*Excerpted text:*
--------------------------------

The coronavirus is spreading faster despite several efforts and measures to contain, almost 10 times more than the SARS 2003 virus. But why? In a quest to find answers, researchers, using genetic and structural analyses have identified a key a protein on its surface.
"Understanding transmission of the virus is key to its containment and future prevention," David Veesler, a structural virologist at the University of Washington in Seattle told Nature.
How does a virus enter the cell?
Receptors on the cell membrane, which are the protein structures, that receive and transduce signals which are the gateways recognised by the virus, to enter into the host cell. The virus hijacks the cellular processes producing a virally encoded protein such that it gets activated by the cell, later entering the cell to replicate itself.
If researchers can know how exactly the coronavirus enters the receptors, they may succeed to develop a drug to stop it. Usually, the cell receptor as well as the virus protein can act as potential targets for drugs to block the pathogen. However, this is not sure in case of the novel coronavirus.
What about coronaviruses?
There are a group of coronaviruses among which the novel coronavirus is one. Among these known coronaviruses, it creates a viral envelope, called spike (S) protein, that undergoes a biochemical modification to enter through the receptor. This is called S protein priming. However, the new coronavirus has its S protein different from other coronaviruses with a protein site on it that is activated by a host cell's enzyme called furin.
Li Hua, a structural biologist at Huazhong University of Science and Technology in Wuhan, China told Nature that Furin is found in lots of human tissues, like the lungs, liver and small intestines, meaning that the virus can potentially attack multiple organs as observed in the COVID-19 patients. Li co-authored a genetic analysis of the virus that was posted on the ChinaXiv preprint server (not peer reviewed).

--------------------------------

*Extracted information:*
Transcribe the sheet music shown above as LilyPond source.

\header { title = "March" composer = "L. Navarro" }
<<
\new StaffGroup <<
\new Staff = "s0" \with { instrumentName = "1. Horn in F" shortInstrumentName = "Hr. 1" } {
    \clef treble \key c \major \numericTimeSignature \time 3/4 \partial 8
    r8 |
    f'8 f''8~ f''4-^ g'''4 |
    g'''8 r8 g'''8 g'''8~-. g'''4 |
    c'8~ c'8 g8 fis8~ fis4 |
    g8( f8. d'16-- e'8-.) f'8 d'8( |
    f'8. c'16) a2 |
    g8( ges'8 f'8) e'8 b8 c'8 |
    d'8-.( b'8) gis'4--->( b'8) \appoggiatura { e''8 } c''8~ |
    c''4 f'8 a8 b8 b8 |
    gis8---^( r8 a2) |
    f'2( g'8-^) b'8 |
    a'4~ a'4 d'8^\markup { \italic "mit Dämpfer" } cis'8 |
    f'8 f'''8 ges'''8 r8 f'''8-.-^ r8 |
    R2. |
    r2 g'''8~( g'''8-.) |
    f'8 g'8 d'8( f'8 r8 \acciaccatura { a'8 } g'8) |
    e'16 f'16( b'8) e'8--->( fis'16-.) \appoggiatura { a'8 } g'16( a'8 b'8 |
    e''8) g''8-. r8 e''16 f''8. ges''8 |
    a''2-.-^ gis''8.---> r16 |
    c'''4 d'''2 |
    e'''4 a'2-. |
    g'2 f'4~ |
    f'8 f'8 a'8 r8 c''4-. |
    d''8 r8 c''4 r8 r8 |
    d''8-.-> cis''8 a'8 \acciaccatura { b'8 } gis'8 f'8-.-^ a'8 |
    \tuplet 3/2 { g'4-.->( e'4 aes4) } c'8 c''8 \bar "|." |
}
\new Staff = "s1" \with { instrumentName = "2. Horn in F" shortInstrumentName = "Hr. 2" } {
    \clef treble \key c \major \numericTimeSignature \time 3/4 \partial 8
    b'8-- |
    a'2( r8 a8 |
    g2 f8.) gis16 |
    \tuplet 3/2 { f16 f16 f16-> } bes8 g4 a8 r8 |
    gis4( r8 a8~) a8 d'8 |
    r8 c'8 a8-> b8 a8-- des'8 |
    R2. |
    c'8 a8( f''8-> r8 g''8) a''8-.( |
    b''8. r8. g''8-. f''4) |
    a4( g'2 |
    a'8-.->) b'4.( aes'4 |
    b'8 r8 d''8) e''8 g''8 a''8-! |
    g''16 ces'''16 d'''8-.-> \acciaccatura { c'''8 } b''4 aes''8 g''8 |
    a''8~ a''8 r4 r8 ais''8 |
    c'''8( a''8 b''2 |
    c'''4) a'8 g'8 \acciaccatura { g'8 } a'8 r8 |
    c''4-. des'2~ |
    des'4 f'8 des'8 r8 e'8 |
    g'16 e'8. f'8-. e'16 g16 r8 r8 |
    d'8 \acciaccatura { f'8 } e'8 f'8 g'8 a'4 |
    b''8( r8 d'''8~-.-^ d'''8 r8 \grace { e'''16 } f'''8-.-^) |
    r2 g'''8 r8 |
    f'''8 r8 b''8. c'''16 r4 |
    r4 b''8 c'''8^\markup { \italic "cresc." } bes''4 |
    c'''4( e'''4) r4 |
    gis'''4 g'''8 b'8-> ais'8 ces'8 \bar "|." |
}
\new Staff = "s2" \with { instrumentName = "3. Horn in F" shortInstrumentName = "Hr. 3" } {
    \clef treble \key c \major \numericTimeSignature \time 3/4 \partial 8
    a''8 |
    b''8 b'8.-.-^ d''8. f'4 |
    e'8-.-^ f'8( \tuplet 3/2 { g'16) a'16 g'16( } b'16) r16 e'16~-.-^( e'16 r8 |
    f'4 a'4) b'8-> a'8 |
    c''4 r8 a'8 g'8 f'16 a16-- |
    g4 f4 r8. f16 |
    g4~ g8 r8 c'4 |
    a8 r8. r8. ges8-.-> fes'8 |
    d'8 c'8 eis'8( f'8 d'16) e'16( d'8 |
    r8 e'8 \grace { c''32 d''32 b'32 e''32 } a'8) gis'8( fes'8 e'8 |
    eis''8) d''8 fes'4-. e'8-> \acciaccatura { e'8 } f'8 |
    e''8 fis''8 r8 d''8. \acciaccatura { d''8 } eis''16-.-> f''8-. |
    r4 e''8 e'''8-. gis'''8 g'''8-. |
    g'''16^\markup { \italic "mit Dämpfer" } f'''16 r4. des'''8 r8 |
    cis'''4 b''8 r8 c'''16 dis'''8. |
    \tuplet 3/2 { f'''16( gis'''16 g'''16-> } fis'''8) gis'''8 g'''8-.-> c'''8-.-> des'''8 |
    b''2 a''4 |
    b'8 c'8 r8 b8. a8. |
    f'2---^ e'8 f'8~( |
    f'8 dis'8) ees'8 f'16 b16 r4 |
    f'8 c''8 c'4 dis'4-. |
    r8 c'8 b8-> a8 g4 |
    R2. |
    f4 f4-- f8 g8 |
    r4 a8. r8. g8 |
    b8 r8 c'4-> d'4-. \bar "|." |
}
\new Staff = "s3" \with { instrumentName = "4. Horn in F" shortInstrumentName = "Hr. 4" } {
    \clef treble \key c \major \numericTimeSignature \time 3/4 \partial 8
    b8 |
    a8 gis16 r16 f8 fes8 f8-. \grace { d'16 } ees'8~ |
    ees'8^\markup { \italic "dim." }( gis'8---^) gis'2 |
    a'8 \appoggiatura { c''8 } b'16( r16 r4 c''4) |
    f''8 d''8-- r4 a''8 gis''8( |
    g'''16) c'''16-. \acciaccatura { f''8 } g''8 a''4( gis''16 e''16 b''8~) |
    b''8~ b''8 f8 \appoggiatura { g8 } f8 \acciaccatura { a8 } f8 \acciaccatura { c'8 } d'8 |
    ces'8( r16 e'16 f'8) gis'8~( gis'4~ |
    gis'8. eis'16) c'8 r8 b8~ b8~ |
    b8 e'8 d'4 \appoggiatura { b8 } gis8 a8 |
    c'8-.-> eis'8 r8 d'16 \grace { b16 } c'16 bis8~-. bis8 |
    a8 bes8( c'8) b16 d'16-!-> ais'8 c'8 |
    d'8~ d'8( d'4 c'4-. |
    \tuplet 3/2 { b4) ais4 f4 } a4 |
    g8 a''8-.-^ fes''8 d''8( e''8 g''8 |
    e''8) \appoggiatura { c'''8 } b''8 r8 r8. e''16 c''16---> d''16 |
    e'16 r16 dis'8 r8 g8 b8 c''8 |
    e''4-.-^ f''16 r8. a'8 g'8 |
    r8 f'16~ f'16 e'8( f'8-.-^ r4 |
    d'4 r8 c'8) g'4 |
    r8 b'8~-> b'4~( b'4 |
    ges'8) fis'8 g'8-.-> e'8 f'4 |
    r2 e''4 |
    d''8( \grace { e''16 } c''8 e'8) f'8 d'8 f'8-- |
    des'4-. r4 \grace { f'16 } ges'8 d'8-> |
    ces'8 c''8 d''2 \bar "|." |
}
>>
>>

--------------------------------

In the coronavirus article, which enzyme from the host cell activates the protein site on the new coronavirus's S protein?

Furin.